=== Section Start ===

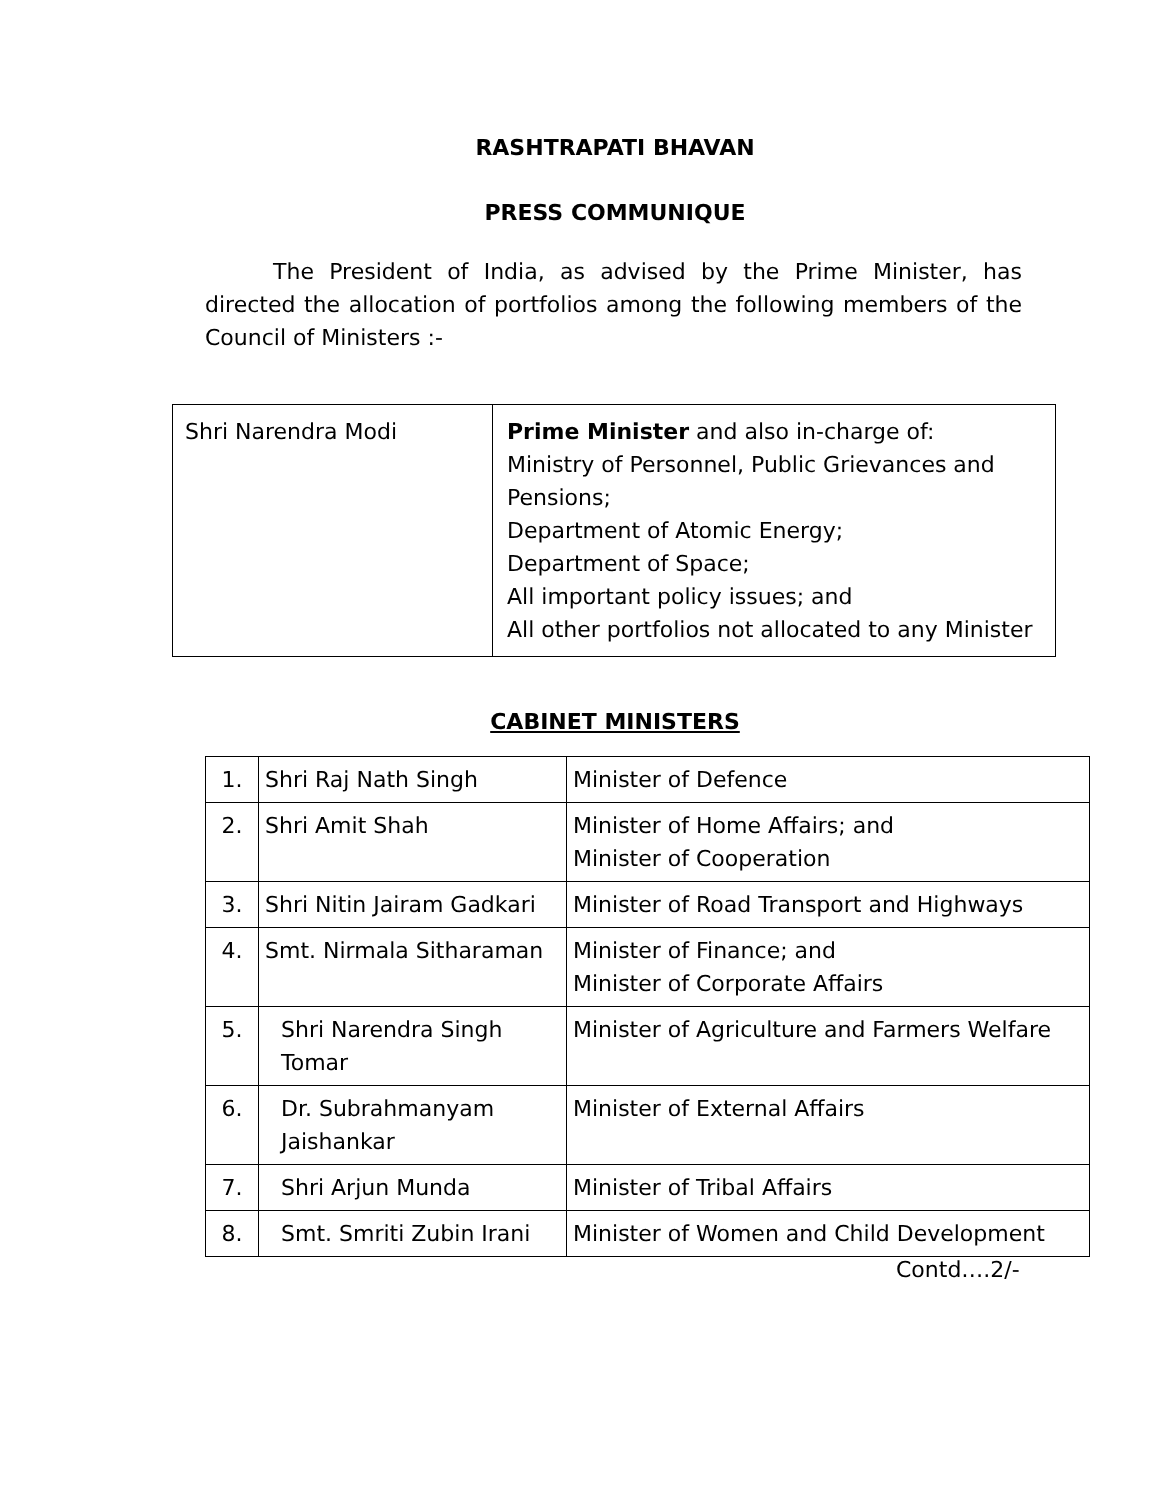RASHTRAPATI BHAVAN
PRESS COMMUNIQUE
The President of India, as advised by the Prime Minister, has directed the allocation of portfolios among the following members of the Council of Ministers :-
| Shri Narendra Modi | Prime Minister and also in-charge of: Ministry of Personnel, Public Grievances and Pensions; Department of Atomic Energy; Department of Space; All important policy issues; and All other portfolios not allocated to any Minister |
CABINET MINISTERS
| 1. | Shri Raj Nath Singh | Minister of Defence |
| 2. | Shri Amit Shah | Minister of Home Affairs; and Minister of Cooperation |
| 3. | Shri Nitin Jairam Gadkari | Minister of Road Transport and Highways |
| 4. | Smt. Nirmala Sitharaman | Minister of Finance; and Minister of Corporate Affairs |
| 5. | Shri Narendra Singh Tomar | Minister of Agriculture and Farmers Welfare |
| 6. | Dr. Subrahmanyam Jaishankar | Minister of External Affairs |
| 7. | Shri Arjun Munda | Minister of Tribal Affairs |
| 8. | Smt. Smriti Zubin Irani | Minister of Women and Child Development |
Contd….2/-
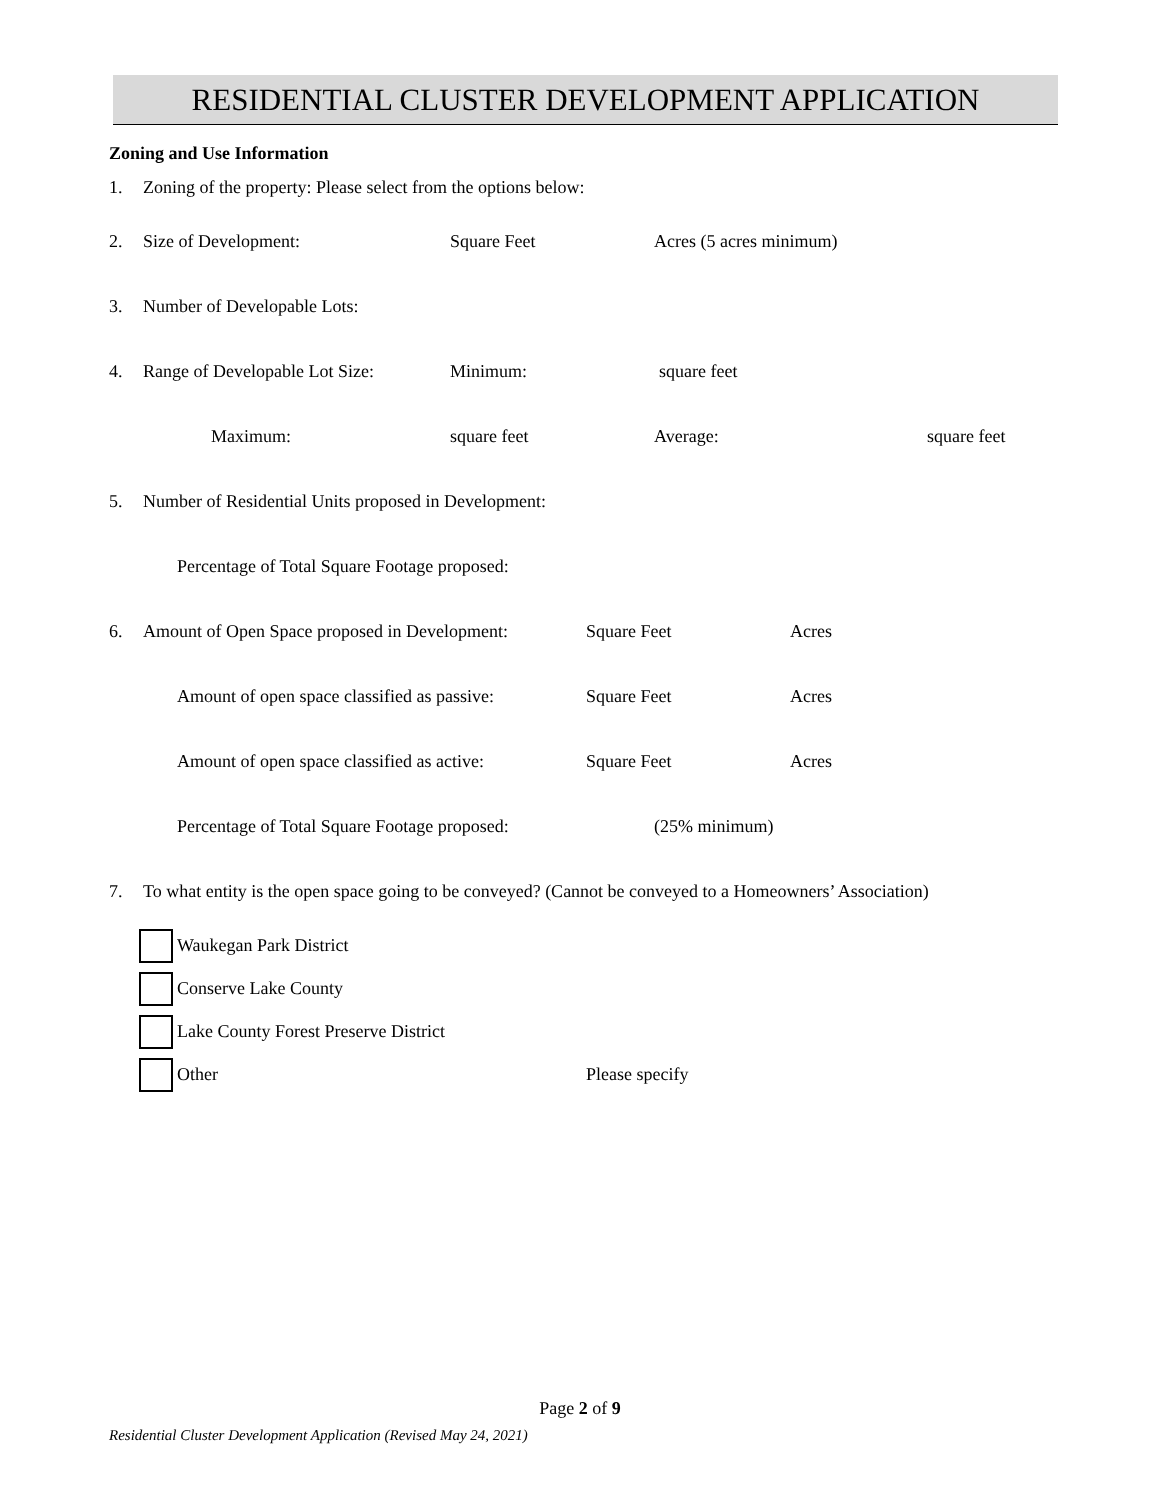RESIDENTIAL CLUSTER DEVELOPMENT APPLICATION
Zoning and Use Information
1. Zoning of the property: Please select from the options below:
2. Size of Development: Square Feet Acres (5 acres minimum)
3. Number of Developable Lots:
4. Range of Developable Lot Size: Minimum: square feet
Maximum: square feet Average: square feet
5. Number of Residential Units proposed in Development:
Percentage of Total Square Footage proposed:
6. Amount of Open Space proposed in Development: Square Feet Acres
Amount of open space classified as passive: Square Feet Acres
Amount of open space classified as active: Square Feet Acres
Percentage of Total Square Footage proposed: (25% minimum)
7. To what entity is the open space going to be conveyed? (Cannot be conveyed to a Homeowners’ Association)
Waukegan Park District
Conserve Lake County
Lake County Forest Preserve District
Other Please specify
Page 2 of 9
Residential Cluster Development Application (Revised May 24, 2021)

=== Section End ===

#### What is being asked
Repeat every record above exactly, except the pictures.

#### Task output
RASHTRAPATI BHAVAN
PRESS COMMUNIQUE
The President of India, as advised by the Prime Minister, has directed the allocation of portfolios among the following members of the Council of Ministers :-
| Shri Narendra Modi | Prime Minister and also in-charge of: Ministry of Personnel, Public Grievances and Pensions; Department of Atomic Energy; Department of Space; All important policy issues; and All other portfolios not allocated to any Minister |
CABINET MINISTERS
| 1. | Shri Raj Nath Singh | Minister of Defence |
| 2. | Shri Amit Shah | Minister of Home Affairs; and Minister of Cooperation |
| 3. | Shri Nitin Jairam Gadkari | Minister of Road Transport and Highways |
| 4. | Smt. Nirmala Sitharaman | Minister of Finance; and Minister of Corporate Affairs |
| 5. | Shri Narendra Singh Tomar | Minister of Agriculture and Farmers Welfare |
| 6. | Dr. Subrahmanyam Jaishankar | Minister of External Affairs |
| 7. | Shri Arjun Munda | Minister of Tribal Affairs |
| 8. | Smt. Smriti Zubin Irani | Minister of Women and Child Development |
Contd….2/-
RESIDENTIAL CLUSTER DEVELOPMENT APPLICATION
Zoning and Use Information
1. Zoning of the property: Please select from the options below:
2. Size of Development: Square Feet Acres (5 acres minimum)
3. Number of Developable Lots:
4. Range of Developable Lot Size: Minimum: square feet
Maximum: square feet Average: square feet
5. Number of Residential Units proposed in Development:
Percentage of Total Square Footage proposed:
6. Amount of Open Space proposed in Development: Square Feet Acres
Amount of open space classified as passive: Square Feet Acres
Amount of open space classified as active: Square Feet Acres
Percentage of Total Square Footage proposed: (25% minimum)
7. To what entity is the open space going to be conveyed? (Cannot be conveyed to a Homeowners’ Association)
Waukegan Park District
Conserve Lake County
Lake County Forest Preserve District
Other Please specify
Page 2 of 9
Residential Cluster Development Application (Revised May 24, 2021)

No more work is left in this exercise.